Houses of the Manchus were built in three divisions, with the middle used as a kitchen and the two wings each serving as bedroom and living room. By tradition, the bedroom had three "kang" (brick beds which could be heated in winter), which were laid against the west, north and south walls. Guests and friends were habitually given the west "kang", elders the north, and the younger generation the south. With windows generally open to the south and west, the houses stayed warm in winter and cool in summer.

The traditional costumes of a Manchu man are a narrow-cuffed short jacket over a long gown with a belt at the waist to facilitate horse-riding and hunting. Manchu women used to wear loose-bodied Cheongsams and embroidered shoes.
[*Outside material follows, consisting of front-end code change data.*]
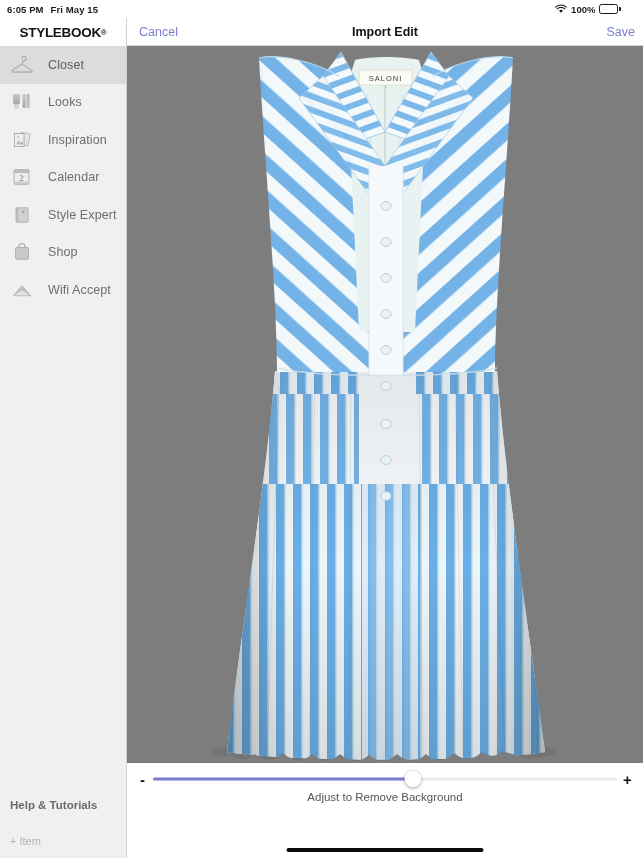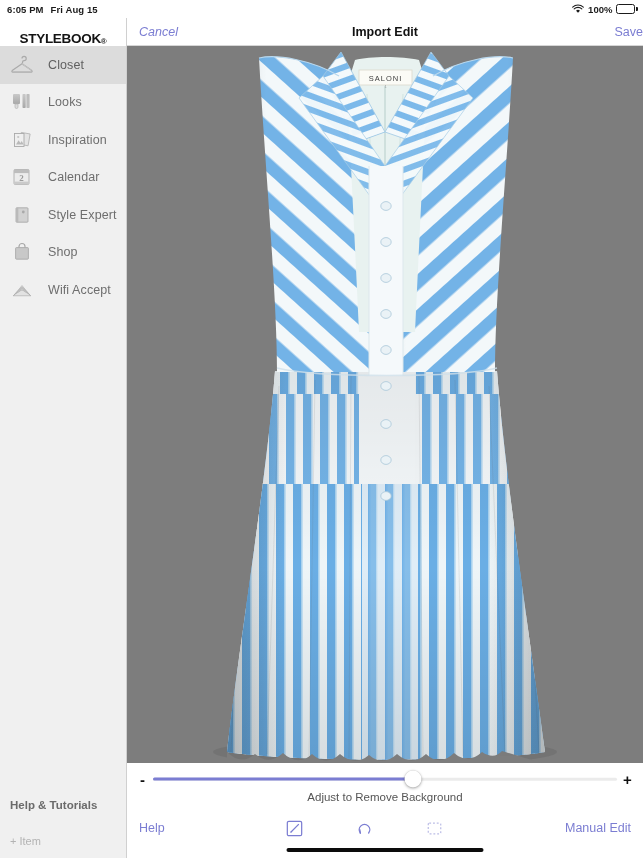--- a/index.html
+++ b/index.html
@@ -11,38 +11,38 @@
   }
   #app { position:relative; width:643px; height:858px; background:#fff; }
 
   
   .statusbar{
     position:absolute; left:0; top:0; width:643px; height:18px;
     display:flex; align-items:center; background:#fff; z-index:40;
   }
   .sb-left{ display:flex; align-items:center; gap:7px; padding-left:7px; font-size:9.5px; color:#1b1b1b; font-weight:600; letter-spacing:.1px;}
   .sb-spacer{ flex:1; }
-  .sb-right{ display:flex; align-items:center; gap:4px; padding-right:5px; font-size:9.5px; color:#1b1b1b; font-weight:600;}
+  .sb-right{ display:flex; align-items:center; gap:4px; padding-right:22px; font-size:9.5px; color:#1b1b1b; font-weight:600;}
   .wifi-ic{ width:12px; height:10px; display:block; }
   .batt{ display:flex; align-items:center; }
   .batt-body{
     width:19px; height:9.5px; border:1.2px solid #1b1b1b; border-radius:2.5px;
     padding:1px; display:block;
   }
   .batt-fill{ width:100%; height:100%; background:#1b1b1b; border-radius:1px; }
   .batt-cap{ width:1.6px; height:4px; background:#1b1b1b; border-radius:0 1px 1px 0; margin-left:1px; }
 
   
   .sidebar{
     position:absolute; left:0; top:18px; width:127px; height:840px;
     background:#f0f0f0; border-right:1px solid #d0d0d0;
     display:flex; flex-direction:column; z-index:30;
   }
   .brand{
-    height:28px; display:flex; align-items:flex-end; justify-content:center;
+    height:28px; display:flex; align-items:center; justify-content:center;
     background:#ffffff;
   }
   .brand-text{
     font-size:13.5px; font-weight:800; letter-spacing:-0.3px; color:#141414;
     font-family:"Liberation Sans", sans-serif;
   }
   .brand-dot{ font-size:8px; }
 
   .nav{ flex:1; overflow:hidden; padding-top:0px; }
   .nav-item{
@@ -64,22 +64,22 @@
     font-size:11px; color:#b3b3b3;
   }
 
   
   .topbar{
     position:absolute; left:127px; top:18px; width:516px; height:28px;
     background:#fff; display:flex; align-items:center; z-index:20;
     border-bottom:1px solid #d6d6d6;
   }
   .tb-btn{ font-size:12.5px; color:#7b7dd2; cursor:pointer; }
-  .tb-cancel{ padding-left:12px;font-style:italic; }
-  .tb-save{ padding-right:0; }
+  .tb-cancel{ padding-left:12px; }
+  .tb-save{ padding-right:8px; }
   .tb-title{
     position:absolute; left:0; right:0; text-align:center;
     font-size:12.5px; font-weight:bold; color:#111;
     pointer-events:none;
   }
   .tb-grow{ flex:1; }
 
   
   .canvas{
     position:absolute; left:127px; top:46px; width:624px; height:717px;
@@ -137,21 +137,21 @@
   }
 </style>
 </head>
 <body>
 
 <div id="app">
 
   <div class="statusbar">
     <div class="sb-left">
       <span>6:05 PM</span>
-      <span>Fri Aug 15</span>
+      <span>Fri May 15</span>
     </div>
     <div class="sb-spacer"></div>
     <div class="sb-right">
       <span>
         <svg class="wifi-ic" viewBox="0 0 16 13">
           <path d="M8 11.6 L5.4 8.7 a3.9 3.9 0 0 1 5.2 0 Z" fill="#1b1b1b"></path>
           <path d="M2.9 6.4 a7.4 7.4 0 0 1 10.2 0" stroke="#1b1b1b" stroke-width="1.5" fill="none" stroke-linecap="round"></path>
           <path d="M0.9 3.9 a10.6 10.6 0 0 1 14.2 0" stroke="#1b1b1b" stroke-width="1.5" fill="none" stroke-linecap="round"></path>
         </svg>
       </span>
@@ -443,45 +443,17 @@
       <span class="track-area">
         <span class="track-bg"></span>
         <span class="track-fill" id="sliderFill" style="width: 56%; background: rgb(123, 125, 210);"></span>
         <span class="thumb" id="sliderThumb" style="left: 56%;"></span>
       </span>
       <span class="sl-plus">+</span>
     </div>
 
     <div class="slider-caption">Adjust to Remove Background</div>
 
-    <div class="tool-row">
-      <span class="tool-text tr-help">Help</span>
-      <span class="tool-grow"></span>
-
-      <span class="tool-ic-cell">
-        <svg class="tool-ic" viewBox="0 0 18 18">
-          <rect x="1.4" y="1.4" width="15.2" height="15.2" rx="1.6" fill="none" stroke="#7b7dd2" stroke-width="1.3"></rect>
-          <path d="M4.8 13.2 L13.6 4.4" stroke="#7b7dd2" stroke-width="1.3" fill="none"></path>
-          <path d="M4.8 13.2 L6.6 12.6 L5.4 11.4 Z" fill="#7b7dd2"></path>
-        </svg>
-      </span>
-
-      <span class="tool-ic-cell">
-        <svg class="tool-ic" viewBox="0 0 18 18">
-          <path d="M13.4 13.8 A5.6 5.6 0 1 0 4.6 13.8" stroke="#7b7dd2" stroke-width="1.4" fill="none" stroke-linecap="round"></path>
-          <path d="M4.6 13.8 L4.0 10.2" stroke="#7b7dd2" stroke-width="1.4" fill="none" stroke-linecap="round"></path>
-        </svg>
-      </span>
-
-      <span class="tool-ic-cell">
-        <svg class="tool-ic" viewBox="0 0 18 18">
-          <rect x="2.4" y="3.4" width="13.2" height="11.2" rx="1" fill="none" stroke="#bcbde6" stroke-width="1.3" stroke-dasharray="2 2"></rect>
-        </svg>
-      </span>
-
-      <span class="tool-grow"></span>
-      <span class="tool-text tr-manual">Manual Edit</span>
-    </div>
 
     <div class="home-ind"></div>
   </div>
 
 </div>
 
 </body></html>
In the past, Manchu men wore their hair long. They braided their hair and let the braids droop behind their heads. During the Qing Dynasty (1644-1911) the queue became the standard fashion throughout China, eventually becoming a political symbol of the dynasty. Women coiled their hair on top of their heads and wore earrings and headgear.

The Manchu and the Han basically share the same festivals and holidays such as the Spring Festival, the Boat Racing Festival and the Mid-autumn Festival, although there are still some differences in terms of celebrating ceremonies. During festivals, the Manchus always hold various traditional sports activities, of which the most common sports are Pearl Ball and skating. The Banjin Festival, which falls on the 13th day of the 10th lunar month, is a specifically Manchu tradition. Banjin in the Manchu language means "birth" or "thriving". It marks the day when the ethnic group renamed themselves "Manchu" in 1635. People perform traditional songs and dances, and prepare copious meals to celebrate this festival.